### The tasks
a. Answer these questions from the text on quasi-experimental methods, one answer per line:
(i) What does the quasi- prefix indicate about a study?
(ii) Which design exploits a cutoff in an eligibility rule?
(iii) What three settings are named under market-wide treatments?
b. Render this sentence from the text on quasi-experimental methods in Spanish: "Quasi-experimental methods are causal-inference techniques for estimating treatment effects when randomization at the level of interest is infeasible."

____ Page text

Quasi-experimental methods are causal-inference techniques for estimating treatment effects when randomization at the level of interest is infeasible. The quasi- prefix indicates the study resembles an experiment (treatment vs control with a causal claim) without the randomised assignment that makes a true experiment work.

Typical quasi-experimental designs include: - Difference-in-differences — compare before/after change in the treated population to before/after change in a comparable control population. - Synthetic control — construct a weighted combination of untreated units that best tracks the treated unit's pre-period trajectory; post-period divergence estimates the effect. - Regression discontinuity — exploit a cutoff in an eligibility rule to compare just-above and just-below observations. - Interrupted time series — estimate the counterfactual by extrapolating the pre-intervention trend. - Propensity score matching / weighting — balance treated and control on observable confounders.

Why experimentation platforms offer them

Some product decisions have no unit at which randomization works: - Country-level comparisons — users in country A cannot plausibly be randomised relative to users in country B; the "variants" differ in many confounded ways (language, payment mixes, supply). - Market-wide treatments — ridesharing, delivery, and marketplace settings where treating some users interferes with outcomes for others (SUTVA violation — see concepts/user-split-experiment). - Regulatory or one-off launches — the treatment is being applied to the whole population on a date; there is no "control group" to randomise.

________
____ Dataset entries

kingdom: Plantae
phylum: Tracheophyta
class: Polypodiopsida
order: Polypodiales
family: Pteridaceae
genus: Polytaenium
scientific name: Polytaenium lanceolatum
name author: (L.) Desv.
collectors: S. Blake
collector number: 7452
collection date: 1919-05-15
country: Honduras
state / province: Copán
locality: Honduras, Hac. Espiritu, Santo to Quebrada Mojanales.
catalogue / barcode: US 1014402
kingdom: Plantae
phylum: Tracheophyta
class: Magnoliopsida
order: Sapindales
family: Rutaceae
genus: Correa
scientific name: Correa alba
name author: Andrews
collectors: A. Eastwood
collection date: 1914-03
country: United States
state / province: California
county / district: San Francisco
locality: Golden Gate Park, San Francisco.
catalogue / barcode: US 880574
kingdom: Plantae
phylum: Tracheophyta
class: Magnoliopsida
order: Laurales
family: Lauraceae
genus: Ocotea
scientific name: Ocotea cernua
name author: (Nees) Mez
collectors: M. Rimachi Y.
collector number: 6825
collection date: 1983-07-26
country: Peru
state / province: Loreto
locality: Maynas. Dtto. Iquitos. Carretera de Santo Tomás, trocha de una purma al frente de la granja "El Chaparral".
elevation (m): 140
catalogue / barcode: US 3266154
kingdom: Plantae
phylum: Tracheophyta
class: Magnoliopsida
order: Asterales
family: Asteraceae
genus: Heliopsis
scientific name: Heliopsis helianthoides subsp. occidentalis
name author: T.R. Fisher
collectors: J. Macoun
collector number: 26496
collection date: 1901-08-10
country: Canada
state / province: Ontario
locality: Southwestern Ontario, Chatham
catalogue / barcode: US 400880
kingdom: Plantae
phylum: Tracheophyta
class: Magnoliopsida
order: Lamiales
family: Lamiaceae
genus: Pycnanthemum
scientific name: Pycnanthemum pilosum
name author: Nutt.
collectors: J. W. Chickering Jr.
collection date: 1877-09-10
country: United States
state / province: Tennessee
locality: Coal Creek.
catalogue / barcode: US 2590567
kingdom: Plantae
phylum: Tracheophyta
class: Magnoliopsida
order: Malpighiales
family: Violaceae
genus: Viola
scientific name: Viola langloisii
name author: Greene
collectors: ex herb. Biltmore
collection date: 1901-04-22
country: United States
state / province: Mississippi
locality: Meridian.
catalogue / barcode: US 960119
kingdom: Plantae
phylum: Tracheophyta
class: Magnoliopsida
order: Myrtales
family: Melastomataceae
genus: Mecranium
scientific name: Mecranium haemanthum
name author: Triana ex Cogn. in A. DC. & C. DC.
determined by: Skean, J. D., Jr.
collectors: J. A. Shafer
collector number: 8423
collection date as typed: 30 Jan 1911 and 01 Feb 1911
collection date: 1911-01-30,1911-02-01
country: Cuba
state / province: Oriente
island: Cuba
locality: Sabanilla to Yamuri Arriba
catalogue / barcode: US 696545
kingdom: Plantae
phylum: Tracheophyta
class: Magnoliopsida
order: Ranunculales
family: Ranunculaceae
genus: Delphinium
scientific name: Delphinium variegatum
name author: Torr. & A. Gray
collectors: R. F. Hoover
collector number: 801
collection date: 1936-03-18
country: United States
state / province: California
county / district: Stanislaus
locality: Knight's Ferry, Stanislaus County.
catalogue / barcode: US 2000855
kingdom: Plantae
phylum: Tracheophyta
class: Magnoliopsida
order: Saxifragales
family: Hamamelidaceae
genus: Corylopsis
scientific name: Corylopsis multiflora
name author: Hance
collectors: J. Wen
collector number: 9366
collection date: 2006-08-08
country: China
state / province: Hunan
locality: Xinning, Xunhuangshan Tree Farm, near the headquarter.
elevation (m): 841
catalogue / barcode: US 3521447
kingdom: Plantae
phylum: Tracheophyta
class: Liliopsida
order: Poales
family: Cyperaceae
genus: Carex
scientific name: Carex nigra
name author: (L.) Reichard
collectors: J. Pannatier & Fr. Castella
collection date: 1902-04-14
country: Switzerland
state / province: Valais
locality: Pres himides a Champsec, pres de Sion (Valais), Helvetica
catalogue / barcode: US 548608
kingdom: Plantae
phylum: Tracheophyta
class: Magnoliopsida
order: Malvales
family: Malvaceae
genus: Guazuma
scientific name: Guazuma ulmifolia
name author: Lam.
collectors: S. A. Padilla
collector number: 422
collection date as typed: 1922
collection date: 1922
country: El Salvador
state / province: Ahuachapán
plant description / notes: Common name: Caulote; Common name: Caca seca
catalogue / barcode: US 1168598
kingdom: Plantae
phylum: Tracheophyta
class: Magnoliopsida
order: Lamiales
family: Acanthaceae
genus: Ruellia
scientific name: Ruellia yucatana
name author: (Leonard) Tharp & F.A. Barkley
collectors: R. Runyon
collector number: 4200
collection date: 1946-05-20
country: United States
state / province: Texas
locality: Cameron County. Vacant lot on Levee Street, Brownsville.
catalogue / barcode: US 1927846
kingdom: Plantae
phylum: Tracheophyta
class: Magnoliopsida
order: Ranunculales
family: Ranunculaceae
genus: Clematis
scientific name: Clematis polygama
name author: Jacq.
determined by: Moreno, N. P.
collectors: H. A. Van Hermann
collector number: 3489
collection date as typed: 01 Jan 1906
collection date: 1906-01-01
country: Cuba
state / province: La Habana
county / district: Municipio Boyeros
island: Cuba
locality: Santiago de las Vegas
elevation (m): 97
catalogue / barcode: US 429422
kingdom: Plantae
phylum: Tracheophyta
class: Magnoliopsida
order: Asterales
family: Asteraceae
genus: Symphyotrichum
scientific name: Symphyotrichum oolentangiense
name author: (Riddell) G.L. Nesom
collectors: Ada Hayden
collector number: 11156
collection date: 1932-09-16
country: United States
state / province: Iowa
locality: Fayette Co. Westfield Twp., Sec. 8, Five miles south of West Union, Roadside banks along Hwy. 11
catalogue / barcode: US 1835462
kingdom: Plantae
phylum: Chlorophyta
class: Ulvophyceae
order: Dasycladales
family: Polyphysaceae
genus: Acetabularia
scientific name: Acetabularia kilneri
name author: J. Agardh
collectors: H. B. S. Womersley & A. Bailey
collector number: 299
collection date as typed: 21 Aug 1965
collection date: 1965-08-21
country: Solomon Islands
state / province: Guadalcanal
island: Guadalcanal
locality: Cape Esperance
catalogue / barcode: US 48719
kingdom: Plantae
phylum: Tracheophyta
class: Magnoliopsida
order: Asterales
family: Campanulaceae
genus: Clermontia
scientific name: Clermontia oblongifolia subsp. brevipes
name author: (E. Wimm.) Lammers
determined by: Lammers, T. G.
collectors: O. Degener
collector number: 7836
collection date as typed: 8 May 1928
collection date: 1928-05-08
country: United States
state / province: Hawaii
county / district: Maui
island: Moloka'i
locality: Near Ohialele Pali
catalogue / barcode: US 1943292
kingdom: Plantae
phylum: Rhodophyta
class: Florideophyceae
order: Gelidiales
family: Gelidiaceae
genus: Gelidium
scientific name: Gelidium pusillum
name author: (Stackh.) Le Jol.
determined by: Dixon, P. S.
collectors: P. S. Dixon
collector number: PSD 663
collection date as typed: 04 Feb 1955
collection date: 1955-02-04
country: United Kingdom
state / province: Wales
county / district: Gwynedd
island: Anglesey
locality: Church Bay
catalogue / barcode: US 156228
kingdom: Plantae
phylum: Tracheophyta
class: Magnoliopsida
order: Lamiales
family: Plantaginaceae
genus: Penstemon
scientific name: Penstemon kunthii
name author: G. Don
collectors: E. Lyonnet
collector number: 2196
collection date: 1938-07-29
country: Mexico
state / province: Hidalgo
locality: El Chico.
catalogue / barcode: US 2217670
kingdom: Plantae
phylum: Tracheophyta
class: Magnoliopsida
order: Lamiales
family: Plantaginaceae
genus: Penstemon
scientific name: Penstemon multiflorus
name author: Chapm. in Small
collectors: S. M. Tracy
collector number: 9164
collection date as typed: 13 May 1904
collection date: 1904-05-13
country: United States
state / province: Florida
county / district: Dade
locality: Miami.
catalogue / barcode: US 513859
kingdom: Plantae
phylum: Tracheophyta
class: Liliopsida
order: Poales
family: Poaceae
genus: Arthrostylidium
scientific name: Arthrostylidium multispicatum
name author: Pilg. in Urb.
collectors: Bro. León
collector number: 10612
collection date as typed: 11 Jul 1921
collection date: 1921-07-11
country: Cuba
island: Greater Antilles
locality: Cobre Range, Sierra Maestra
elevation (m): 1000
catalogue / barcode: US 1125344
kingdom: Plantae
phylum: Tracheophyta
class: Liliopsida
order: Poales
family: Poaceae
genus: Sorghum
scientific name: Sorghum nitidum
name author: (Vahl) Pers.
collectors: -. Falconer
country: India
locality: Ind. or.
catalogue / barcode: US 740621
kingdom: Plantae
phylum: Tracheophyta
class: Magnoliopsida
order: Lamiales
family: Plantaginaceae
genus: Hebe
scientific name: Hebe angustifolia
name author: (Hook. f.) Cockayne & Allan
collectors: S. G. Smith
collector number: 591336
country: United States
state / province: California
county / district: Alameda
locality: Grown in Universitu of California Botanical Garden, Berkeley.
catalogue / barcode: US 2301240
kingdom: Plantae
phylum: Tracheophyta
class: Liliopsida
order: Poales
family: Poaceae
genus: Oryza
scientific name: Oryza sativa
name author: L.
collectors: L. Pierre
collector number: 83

________

### Answers for the exercise
a.
(i) The study resembles an experiment (treatment vs control with a causal claim) but lacks the randomized assignment that makes a true experiment work.
(ii) Regression discontinuity.
(iii) Ridesharing, delivery, and marketplace settings.

b. Los métodos cuasiexperimentales son técnicas de inferencia causal para estimar los efectos de un tratamiento cuando la aleatorización en el nivel de interés es inviable.